ZigZag-Project/zigzag-v1

Memory cannot hold all the data when doing architecture search

BrianQian1999 opened this issue · 6 comments

Hi,

I'm trying to run some architecture search for some NN layers, with default memory_pool_exploration.yaml, but got something like Memory Scheme 1 cannot hold all the data in NN Layer 2 .

My understanding is that the candidates in the memory pool are not large enough to process the layers, so I'm confused how do you conduct the case study 2 (memory hierarchy search) in your paper, as the layers in DarkNet19 would always lead to Memory Scheme * cannot hold all the data. Maybe you were using a custom memory pool?

BR/Brian

Meanwhile, it is quite weird that in stdout:
Required memory size: 13824 <-> Available memory size: 16777216

asyms commented

Hi Brian,

Yes it is correct that in the paper a custom memory pool was used to conduct that case study.

What other settings were you running zigzag with?
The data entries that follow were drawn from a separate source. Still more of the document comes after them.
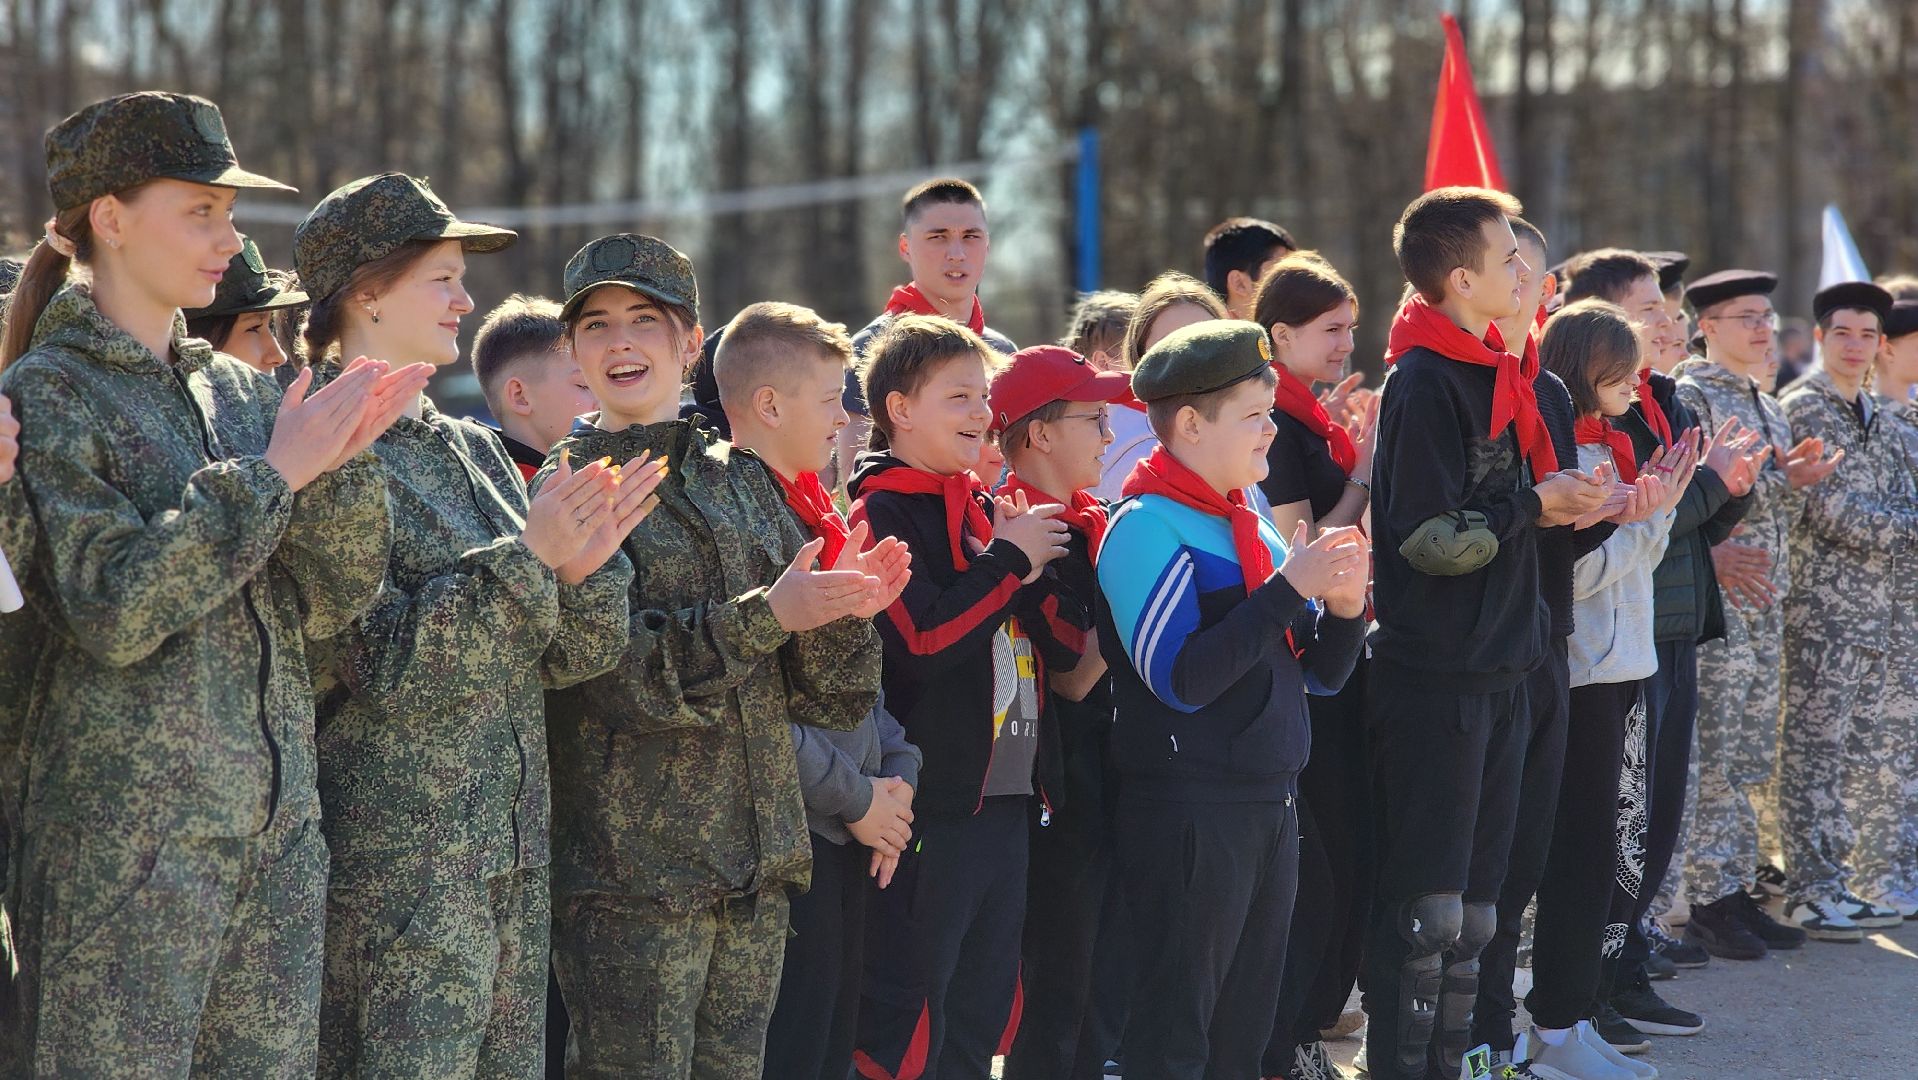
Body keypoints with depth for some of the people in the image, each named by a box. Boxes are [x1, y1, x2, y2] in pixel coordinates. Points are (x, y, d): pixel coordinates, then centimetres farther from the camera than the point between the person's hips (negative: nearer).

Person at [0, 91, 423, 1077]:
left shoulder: (237, 391, 14)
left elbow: (328, 604, 9)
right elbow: (114, 610, -17)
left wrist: (340, 464, -8)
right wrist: (269, 475, -14)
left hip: (278, 826, 6)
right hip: (125, 838, -6)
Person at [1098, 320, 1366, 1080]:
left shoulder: (1252, 525, 12)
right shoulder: (1147, 526, -11)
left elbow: (1319, 673, 15)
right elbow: (1181, 680, -22)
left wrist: (1343, 606, -5)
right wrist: (1286, 589, -20)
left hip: (1269, 802, 8)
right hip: (1187, 810, -8)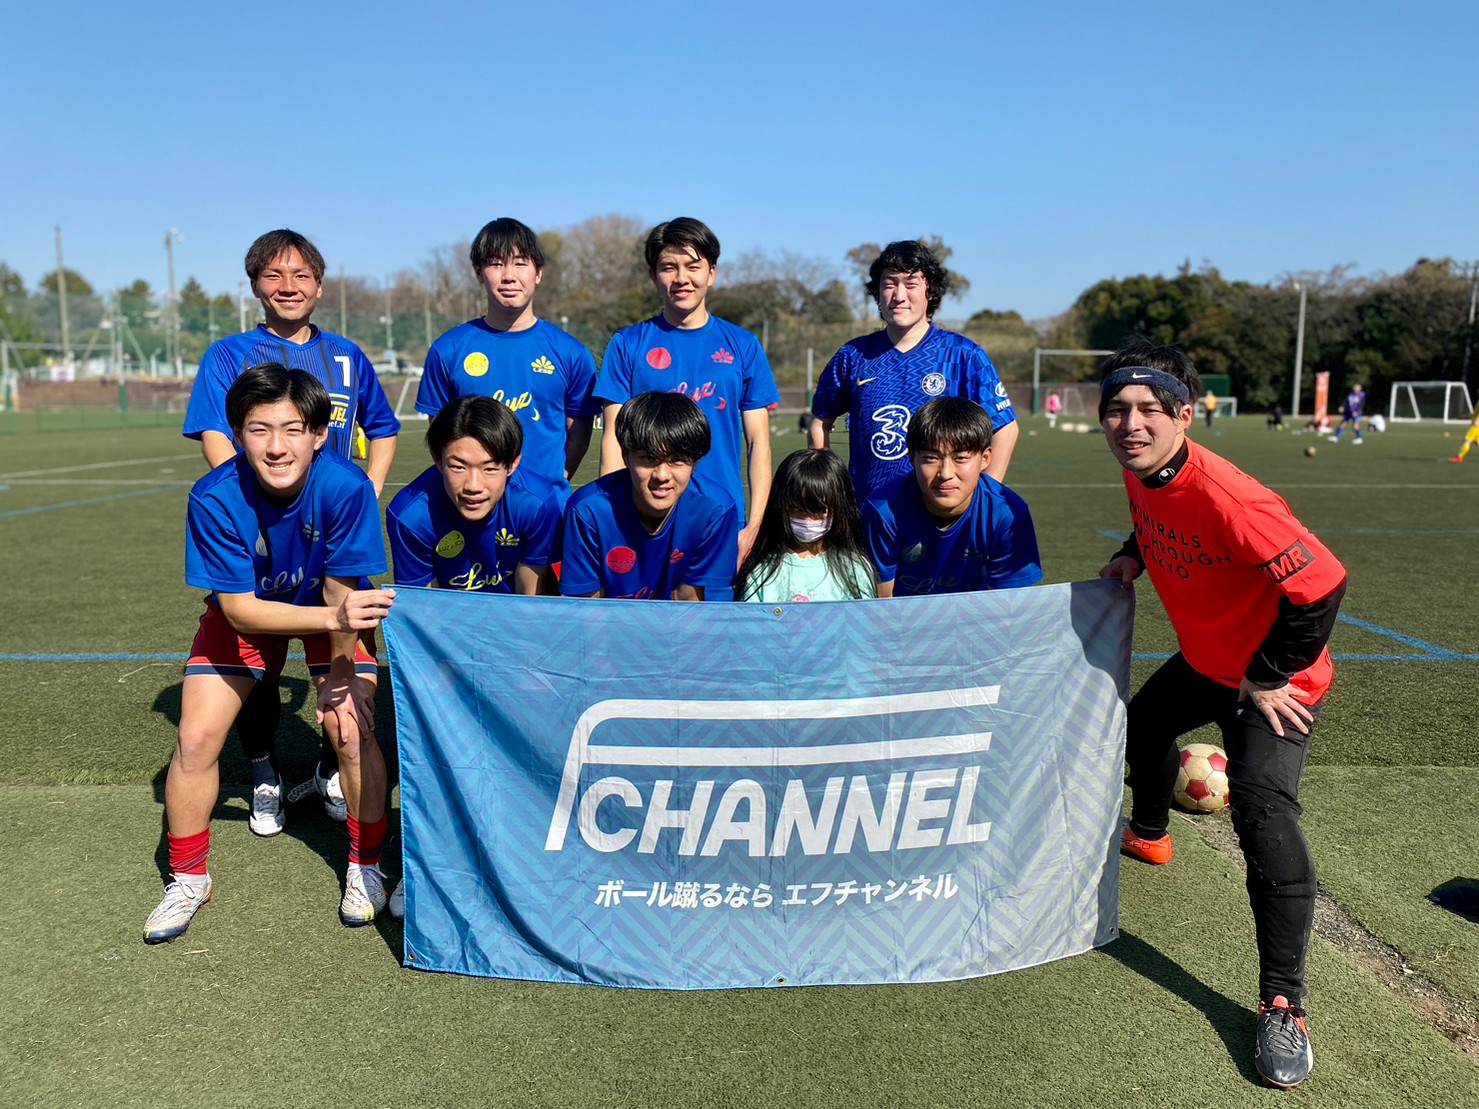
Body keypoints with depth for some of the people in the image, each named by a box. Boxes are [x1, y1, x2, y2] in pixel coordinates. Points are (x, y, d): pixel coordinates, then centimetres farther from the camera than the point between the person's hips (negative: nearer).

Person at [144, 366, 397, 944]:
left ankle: (364, 865, 8)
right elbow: (240, 608, -29)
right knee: (195, 740, -7)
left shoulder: (346, 487, -33)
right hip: (243, 610, 1)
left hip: (332, 606, -1)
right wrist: (333, 617, -45)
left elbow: (340, 590, -22)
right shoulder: (215, 498, -31)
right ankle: (188, 879, 18)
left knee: (352, 731, -17)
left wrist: (339, 678, -15)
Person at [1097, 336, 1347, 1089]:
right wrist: (1134, 556, -6)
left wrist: (1268, 679, -24)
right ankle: (1148, 834, 61)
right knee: (1143, 725, 29)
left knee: (1262, 813, -23)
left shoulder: (1224, 495, -36)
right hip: (1204, 661, 9)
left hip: (1275, 679, -9)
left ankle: (1283, 1004, -13)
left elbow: (1322, 583, -34)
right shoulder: (1141, 475, -9)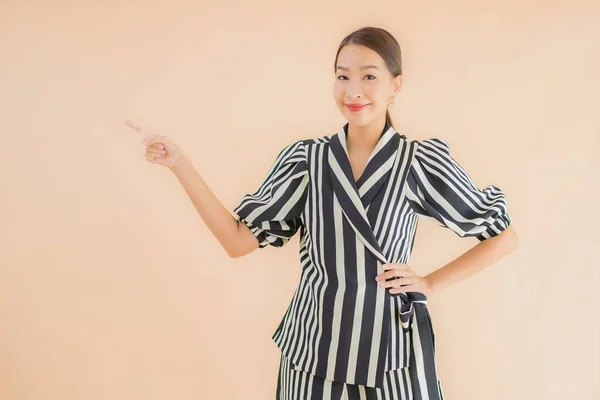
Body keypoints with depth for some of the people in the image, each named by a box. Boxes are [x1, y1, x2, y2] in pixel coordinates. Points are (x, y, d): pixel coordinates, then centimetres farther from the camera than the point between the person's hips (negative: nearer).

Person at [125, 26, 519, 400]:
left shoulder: (419, 160, -6)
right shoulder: (306, 157, -1)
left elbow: (504, 237, 2)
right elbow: (239, 240, -4)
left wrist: (430, 285, -4)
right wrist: (178, 162, -8)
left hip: (391, 350, -1)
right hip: (313, 347, 2)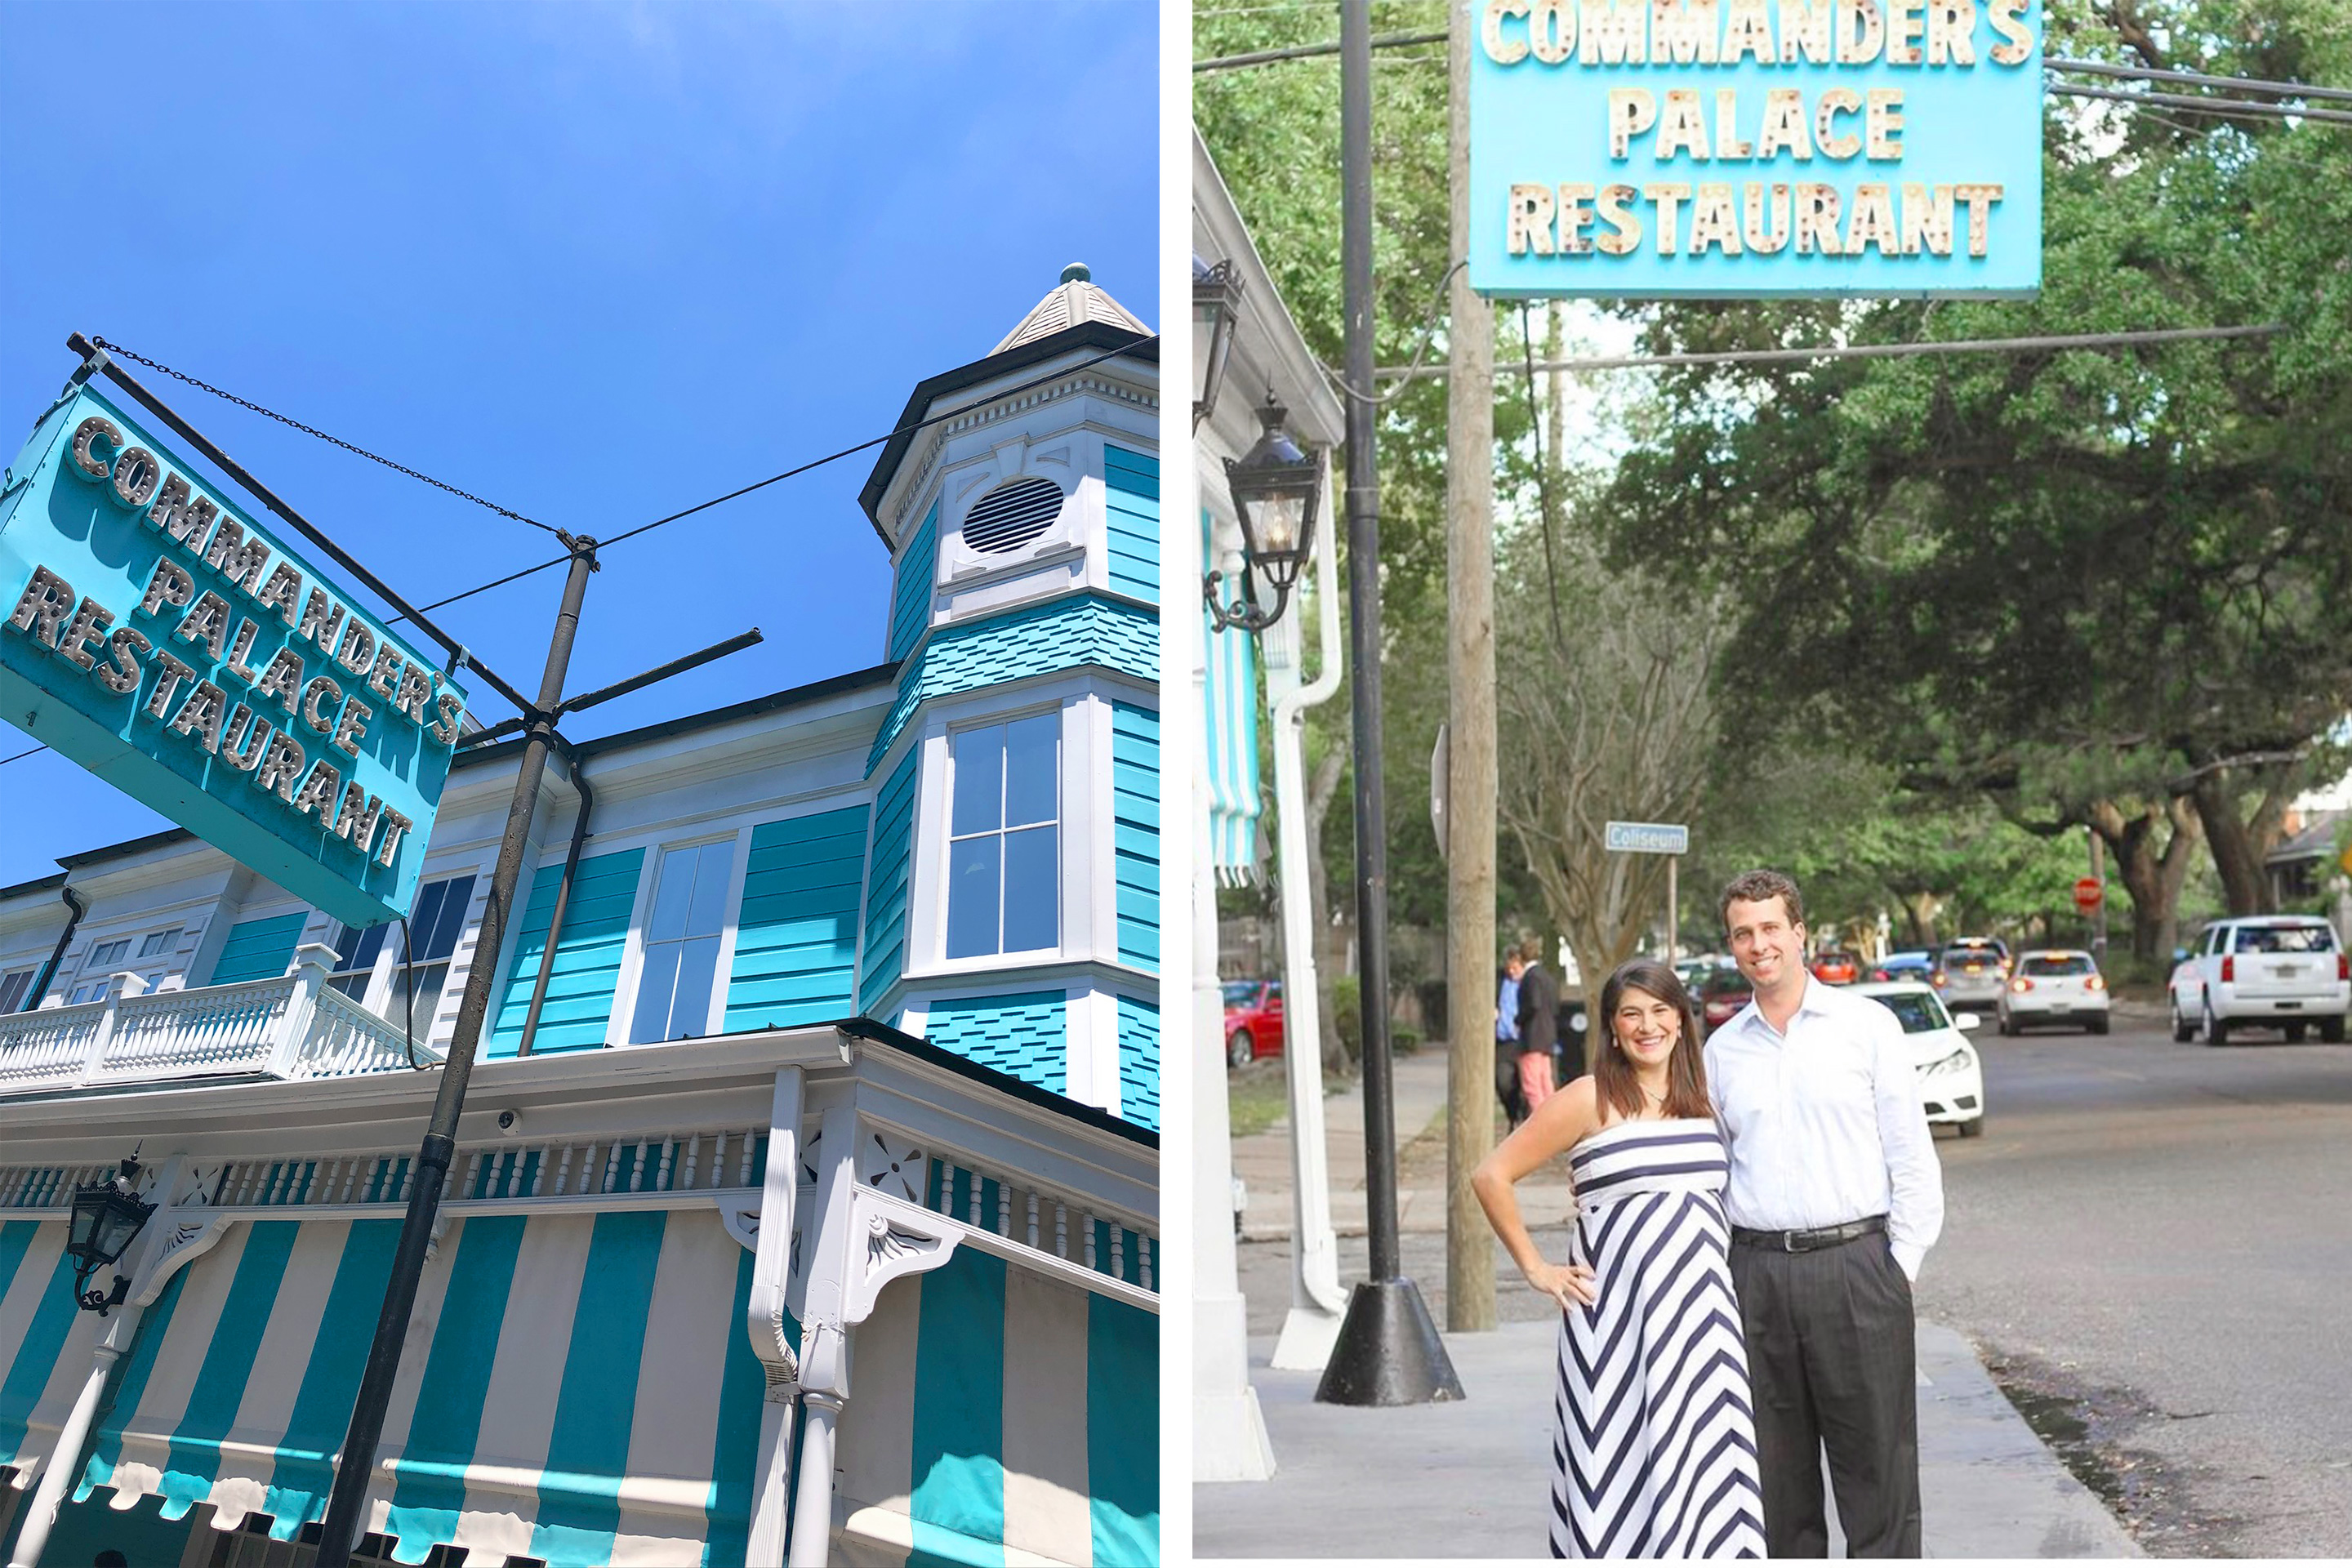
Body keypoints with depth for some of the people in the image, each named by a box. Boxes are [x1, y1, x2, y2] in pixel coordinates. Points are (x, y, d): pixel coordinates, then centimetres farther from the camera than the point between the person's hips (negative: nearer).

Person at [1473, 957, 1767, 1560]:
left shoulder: (1701, 1098, 10)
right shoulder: (1590, 1098, -7)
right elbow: (1491, 1175, -8)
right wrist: (1537, 1269, -5)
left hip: (1703, 1308, 5)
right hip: (1618, 1312, -5)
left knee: (1704, 1461, 9)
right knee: (1620, 1460, 1)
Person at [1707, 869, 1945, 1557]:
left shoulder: (1867, 1024, 0)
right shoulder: (1721, 1049, 8)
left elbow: (1912, 1154, 1)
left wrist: (1902, 1262, -4)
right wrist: (1726, 1277, 7)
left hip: (1855, 1264, -3)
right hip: (1756, 1274, 3)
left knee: (1877, 1461, 5)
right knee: (1776, 1468, 12)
If you could upload the yaml files here, I will investigate the issue further.

Kind regards,
Arne

Hi Arne,

The inputs I'm using is attached here.
I'm running python3 top_module.py --arch inputs/architecture.yaml --set inputs/settings.yaml --mempool inputs/memory_pool_exploration.yaml --map inputs/mapping.yaml

Best,
Brian

Hi Brian,

There was a printing issue in the memory hierarchy checking function (thank you for helping us catch the bug :) ). Now the issue is fixed. So, if you rerun the code, the new printed info for your case should be:
"Memory Scheme XX cannot hold all the data in NN Layer 1. | Required memory size: 28155584 <-> Available memory size: 16777216 (unit: bit)".

Note that the dimension of DarkNet19 Layer 1 is: {'B': 1, 'K': 32, 'C': 3, 'OX': 224, 'OY': 224, 'FX': 3, 'FY': 3, ...}, and you have set the data precision to be 16-bit for all operands, in which case

the Input activation size is: 3 * 226 * 226 * 16 = 2,451,648 bits
the Output activation size is: 32 * 224 * 224 * 16 = 25,690,112 bits
and the Weight size is: 32 * 3 * 3 * 3 * 16 = 13,824 bits
In total, the data size is: 2,451,648 + 25,690,112 + 13,824 = 28,155,584 bit

So, the way to solve your issue is to set the top memory in your system to be more than 28,155,584 bits.

Best regards,
Linyan

I see, thanks for answering.

Best,
Brian